Strike a Chord

The Black Keys bring new sounds into the Muscle Shoals Studio

Story by Alyson Sheppard / Photography by Mick Rock

Deep in the swamplands of northern Alabama remains a relic from the time when rock and roll was Rock ‘N’ Roll. The Stones, Dylan, Aretha Franklin, Boz Scaggs and Willie Nelson all laid down tracks at the Muscle Shoals Sound Studio here, and it’s that legend that drew the duo behind the blues-rock band The Black Keys to record most of their new album from the same place. Not that singer-guitarist Dan Auerbach thinks the change of scenery affected what they produced.

“It would be nice to romanticize it, but it’s just not true,” Auerbach says. “I really feel like we realized that we can do this anywhere we go; it doesn’t matter where we are.”
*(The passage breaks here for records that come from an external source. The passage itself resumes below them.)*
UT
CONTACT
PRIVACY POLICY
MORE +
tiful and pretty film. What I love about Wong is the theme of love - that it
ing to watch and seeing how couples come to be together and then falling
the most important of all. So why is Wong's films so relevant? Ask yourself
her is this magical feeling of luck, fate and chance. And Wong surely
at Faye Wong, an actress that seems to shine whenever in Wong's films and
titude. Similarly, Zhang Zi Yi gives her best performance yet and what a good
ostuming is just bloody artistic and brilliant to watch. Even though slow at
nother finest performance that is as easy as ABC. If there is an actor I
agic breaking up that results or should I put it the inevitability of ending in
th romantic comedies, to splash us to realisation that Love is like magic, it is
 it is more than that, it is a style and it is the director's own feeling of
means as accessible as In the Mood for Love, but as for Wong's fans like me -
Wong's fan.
“This” would be Brothers, their highly anticipated album released in May. It was immediately embraced by critics as having the most depth, emotion and control than any album this band has ever recorded. Auerbach and drummer Patrick Carney produced the ballad-heavy record themselves, and it was mixed by the prolific Tchad Blake, who’s worked with artists from Al Green to Phish.

Since releasing their last album Attack & Release in the spring of 2008, Auerbach and Carney have worked on solo projects and collaborated on a hip hop album with the likes of Ludacris and Mos Def. Some cite the time apart as a welcoming growth period for the band. Auerbach says their change in sound is harder to pinpoint.
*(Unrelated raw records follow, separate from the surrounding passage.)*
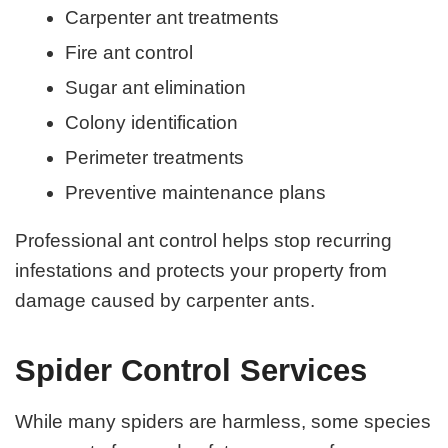
Carpenter ant treatments
Fire ant control
Sugar ant elimination
Colony identification
Perimeter treatments
Preventive maintenance plans
Professional ant control helps stop recurring
infestations and protects your property from
damage caused by carpenter ants.
Spider Control Services
While many spiders are harmless, some species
“We’ve grown as people, as musicians,” Auerbach says, “but it’s just been sort of a gradual thing for us. Our career — and I can actually say it’s a career at this point — has been so long. This is our sixth record together, so people have actually gotten to grow with us and see us evolve. I think that’s a pretty cool thing.”

The title of the album is a reference to the pair’s relationship with each other and with their own actual brothers. The track “Unknown Brother” is dedicated to the memory of Auerbach’s brother-in-law. Auerbach says he and Carney have always been close, but now they are closer than ever, and it shows in their work.
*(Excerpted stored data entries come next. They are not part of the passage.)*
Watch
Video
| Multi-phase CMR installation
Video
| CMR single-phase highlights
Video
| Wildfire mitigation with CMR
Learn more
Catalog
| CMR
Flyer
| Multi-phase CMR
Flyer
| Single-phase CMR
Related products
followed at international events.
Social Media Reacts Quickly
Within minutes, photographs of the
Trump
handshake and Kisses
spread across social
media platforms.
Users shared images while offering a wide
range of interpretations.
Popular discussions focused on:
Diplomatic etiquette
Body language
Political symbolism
“When Pat and I record together, it’s like we have horse blinders on,” Auerbach says. “Literally, it’s just us in there all day. We go into a building in the morning and don’t see the light of day until…well, we don’t see the light of day. We’d go home around midnight, 1 a.m., and that’s how we operate.”

They did the no-light-of-day thing for 10 days straight in the Muscle Shoals studio, rarely even going outside. The band also recorded a portion of the album at The Bunker in Williamsburg and at Auerbach’s home studio in Akron, Ohio. But Auerbach said the location didn’t matter. So why even record in different places?

“I like old studios, and that’s really it,” Auerbach says. “I don’t know that Pat really cares that much, but I really love ’50s, early ’60s studios, American studios. I think the sound quality of the recordings at that time was just top notch.”

They considered some other archaic studios in Memphis and Texas for Brothers, but ultimately chose Muscle Shoals because they were given free reign at that location. Unfortunately, they had never worked in Muscle Shoals before, and were surprised by what they found.

“We’d heard from different sources that it wasn’t up to snuff in terms of it being a good studio,” Auerbach says. “And it wasn’t. It wasn’t anything really like what it used to be in terms of sound treatment and equipment. The room sounds different, there’s no original equipment and pretty much everything there was not working. It’s literally just a cinderblock building in Muscle Shoals with no windows.”

So they loaded in all of their own gear — from the recording equipment to the instruments — like they would have if they were recording a concert. They have no plans to go back.

The band has been on the road since June, and will continue their worldwide tour until next year. Auerbach says it is still too early to know what will come next, another Black Keys album, more solo projects or another collaboration. He is currently producing for other bluegrass artists including the band Cadillac Sky and the singer Jessica Lea Mayfield, and meanwhile absorbing ideas for upcoming work.

“We’re influenced by a lot of different things,” Auerbach says. “Whatever we get into and listen to and get turned on by, I’m sure we’ll incorporate it into what we do.”

For now, Auerbach says he is playing a lot of Gucci Mane (the “Lemonade” single), Freeway & Jake One, The Stooges’ “No Fun” reissue and so on. It seems like whatever music The Black Keys develop next will be another blend of the unique and classic sounds that they adore.